Same old same

Monday, February 3

Good Morning Greg,

Just checking in! Is the hiring process for this position still ongoing or has it been filled. Look forward to hearing from you.

Thanks, Vee

Later that day…

Good Afternoon Vee,

Thanks for checking in.

We haven’t hired anyone yet.  Still have some decisions to make, but hopefully will have it worked out by the end of this week.

Someone will follow up with you either way.

Greg

Tuesday, February 4th

Greg phones me to ask a ‘few more questions’ because he wanted to ‘really get a feel for the skills I bring to the table’. It was a short conversation but it was just enough to keep me hoping. He ended the phone call by telling me someone would be in touch by end of week letting me know their decision, either way.

Monday, February 10th

Good Morning Greg,

I didn’t hear anything last week so I wanted to check in. How’s the process coming along? I’m very interested in this position and want to make sure I don’t miss an opportunity.

Please let me know!

Thanks, Vee

Later that day…

Good Afternoon Vee,

We hit a bit of a snag that’s delayed our ability to make a final decision. We’ll be in touch by Friday with our final decision.

Greg

Friday, February 14th

Suspecting (from experience over the past couple of weeks) that I wasn’t going to hear from them today, I decided to email them.

Hi Greg,

I was wondering if you could possibly update me. Am I still being considered for this position or not?

Vee

Ten minutes ago…

Hi Vee,

The position was actually filled on Monday and the candidate has already started with us. Good look with your career endeavors.

Greg

I don’t want to shit on hiring managers but this needs to be said. WHAT THE FUCK? Why do they do this? Don’t tell a candidate you’re going to be in touch if you’re not going to be in touch. Don’t fucking lie and say you’ve ‘hit a snag’ if you’re making an offer. Even I can come up with a better lie than ‘we’ve hit a snag’. And then to, five days later, let me know that you flat out lied five days earlier… I just…

He didn’t have to lie. He didn’t. If he didn’t want to tell me he’d made an offer, there were a million other ways he could have handled that situation. He chose to lie and say they hadn’t made a decision.
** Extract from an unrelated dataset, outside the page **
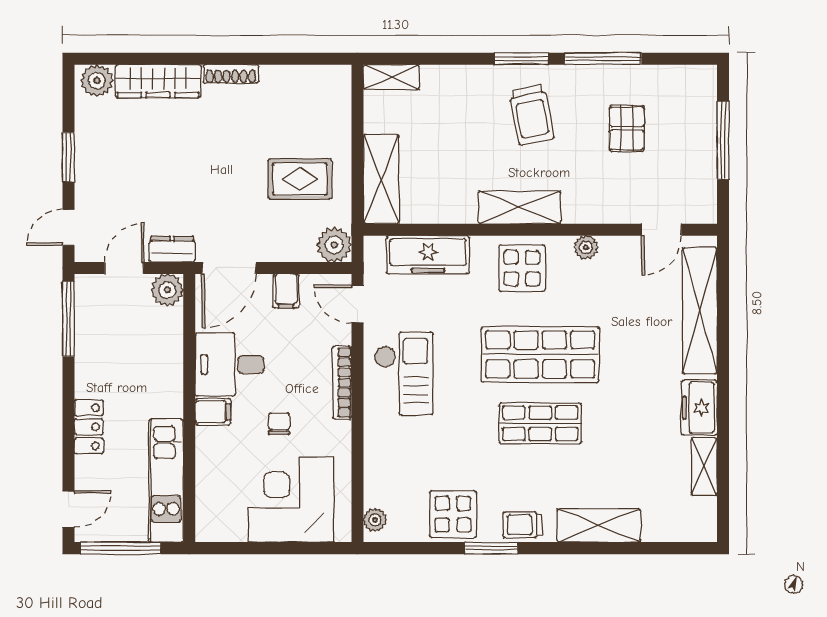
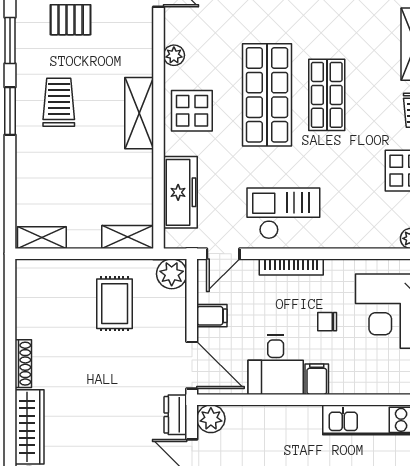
window: (603, 59) -> (10, 40), width x0.69
shelving: (391, 77) -> (42, 238), moved, turned 90
trolley: (532, 115) -> (59, 102), turned -79
shelving: (381, 179) -> (128, 237), width x0.67, depth x0.75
Why are candidates expected to jump through hoops for companies that can’t even provide the common decency to say ‘Hey, we hired someone’. I had four interviews with this company. FOUR INTERVIEWS. After four interviews was I really someone who wasn’t worthy of following up with?Why do they promise they’ll reach out ‘either way’ and then never reach out? Are they afraid of having to reject people? Because of that’s the fucking case they’re in the wrong job and I’ll gladly take that job off their hands. I’ll reject people all day long if it can give some job hunters some peace of fucking mind that they don’t have to wait for word that’s never coming.

It’s 2020 and ghosting is common practice in hiring, it seems.

I’m mad. But I’m not mad. I’m just… so used to this bullshit at this point. I’ve become so accustomed to shitty treatment, lies and misleading messages that if I ever found an honest hiring manager, I probably wouldn’t believe them anyways.

Why do I bother getting my hopes up when it always ends up the same?

When it rains it pours.

I’m typing this on my dad’s computer. My computer went kaput yesterday. I’m less than impressed about it. My computer has thousands of dollars worth of design and editing software on it, so it’s really not just as simple as wandering down to the store and purchasing a new laptop. Replacing this computer is going to cost an arm and a leg.

I’ve ordered a new battery for it, I am hoping that might help. The battery has to come from the United States though, so it might be a while. In the mean time, I’ll be trying to use my dad’s computer, or, my phone. I’m going to try to stay away from my phone though because when I used my phone my spelling goes from bad to absolutely horrendous.

I’m being dramatic. I know that. But… I use my computer for a lot. It’s a piece of me. And I really, really, don’t want to have to replace it. Thus, I’m pouting today.

I didn’t get the job.

In response up to: Wow, wow, wow, wow, wow – I didn’t get the job.

I’m not really sure what to say on the matter. It’s obviously not the outcome that I wanted. It’s obviously not the outcome that I thought was going to happen. I got my hopes up for this. I really thought this was it, this was my opportunity for growth, for a my next career move, to work for an organization that didn’t break the law and ask me to cover it up. There were so many bonuses to working in this office and I’m kicking myself right now because I don’t get any of them.

I can’t even be mad. I’m not mad. It’s an incredible company and I know they’ve got to do what they feel is right for them. I just can’t help but feel as though they made the wrong choice. And, in their making the wrong choice, I’ve lost out.

It sucks. It really does.

All of my worst fears seem to be coming to fruition. I’m too qualified to work in retail, not qualified to work at these jobs that I’ve been working towards for a decade. Job hunting sucks. It really does. I’m squandering all of my talents and there’s nothing I can do about that.

I don’t know what to do with myself.